[Material for this task]

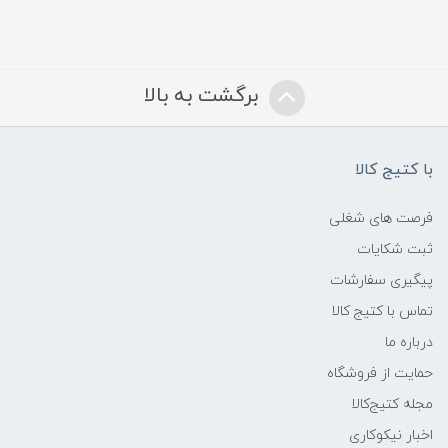
برگشت به بالا
با کتیج کالا
فرصت های شغلی
ثبت شکایات
پیگیری سفارشات
تماس با کتیج کالا
درباره ما
حمایت از فروشگاه
مجله کتیج‌کالا
اخبار نیکوکاری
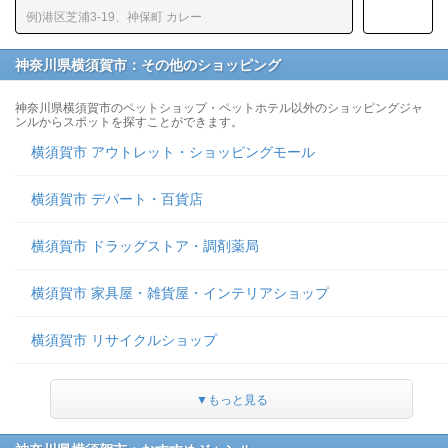
神奈川県横須賀市：その他のショッピング
神奈川県横須賀市のペットショップ・ペットホテル以外のショッピングジャ
ンルからスポットを探すことができます。
横須賀市 アウトレット・ショッピングモール
横須賀市 デパート・百貨店
横須賀市 ドラッグストア・調剤薬局
横須賀市 家具屋・雑貨屋・インテリアショップ
横須賀市 リサイクルショップ
▼もっと見る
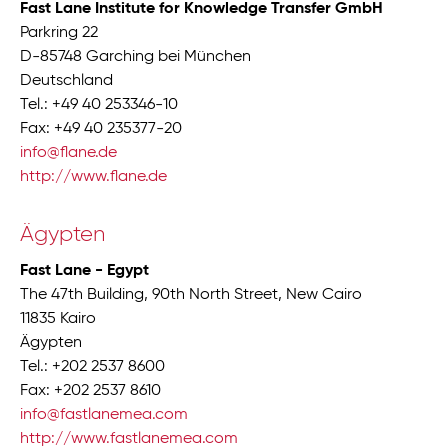
Fast Lane Institute for Knowledge Transfer GmbH
Parkring 22
D-85748 Garching bei München
Deutschland
Tel.: +49 40 253346-10
Fax: +49 40 235377-20
info@flane.de
http://www.flane.de
Ägypten
Fast Lane - Egypt
The 47th Building, 90th North Street, New Cairo
11835 Kairo
Ägypten
Tel.: +202 2537 8600
Fax: +202 2537 8610
info@fastlanemea.com
http://www.fastlanemea.com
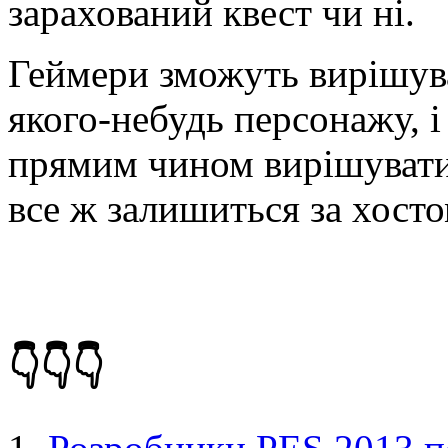
зарахований квест чи ні.
Геймери зможуть вирішува
якого-небудь персонажу, і
прямим чином вирішувати 
все ж залишиться за хосто
👇👇👇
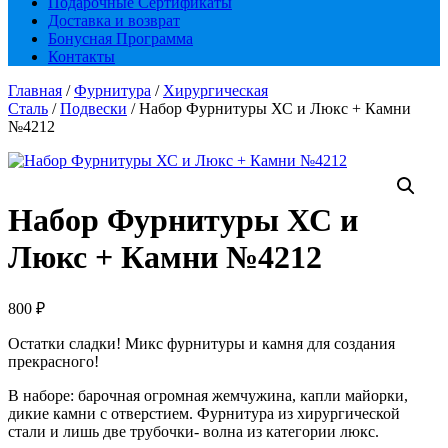
Подарочные Сертификаты
Доставка и возврат
Бонусная Программа
Контакты
Главная
/
Фурнитура
/
Хирургическая
Сталь
/
Подвески
/ Набор Фурнитуры ХС и Люкс + Камни
№4212
Набор Фурнитуры ХС и
Люкс + Камни №4212
800
₽
Остатки сладки! Микс фурнитуры и камня для создания
прекрасного!
В наборе: барочная огромная жемчужина, капли майорки,
дикие камни с отверстием. Фурнитура из хирургической
стали и лишь две трубочки- волна из категории люкс.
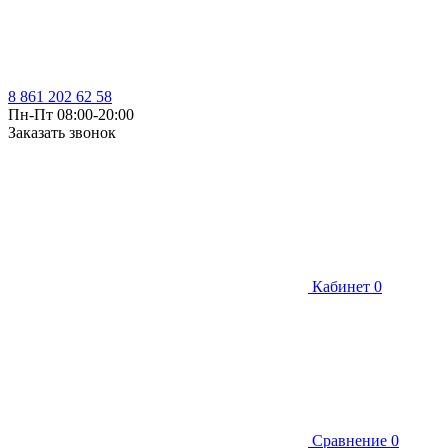
8 861 202 62 58
Пн-Пт 08:00-20:00
Заказать звонок
Кабинет
0
Сравнение
0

[/Material for this task]

Reproduce the rows verbatim, beginning at the line that contains "зарахований квест чи ні." and continuing through the final row. Omit the pictures from your answer.

зарахований квест чи ні.
Геймери зможуть вирішува
якого-небудь персонажу, і
прямим чином вирішувати 
все ж залишиться за хосто
👇👇👇
Подарочные Сертификаты
Доставка и возврат
Бонусная Программа
Контакты
Главная
/
Фурнитура
/
Хирургическая
Сталь
/
Подвески
/ Набор Фурнитуры ХС и Люкс + Камни
№4212
Набор Фурнитуры ХС и
Люкс + Камни №4212
800
₽
Остатки сладки! Микс фурнитуры и камня для создания
прекрасного!
В наборе: барочная огромная жемчужина, капли майорки,
дикие камни с отверстием. Фурнитура из хирургической
стали и лишь две трубочки- волна из категории люкс.
8 861 202 62 58
Пн-Пт 08:00-20:00
Заказать звонок
Кабинет
0
Сравнение
0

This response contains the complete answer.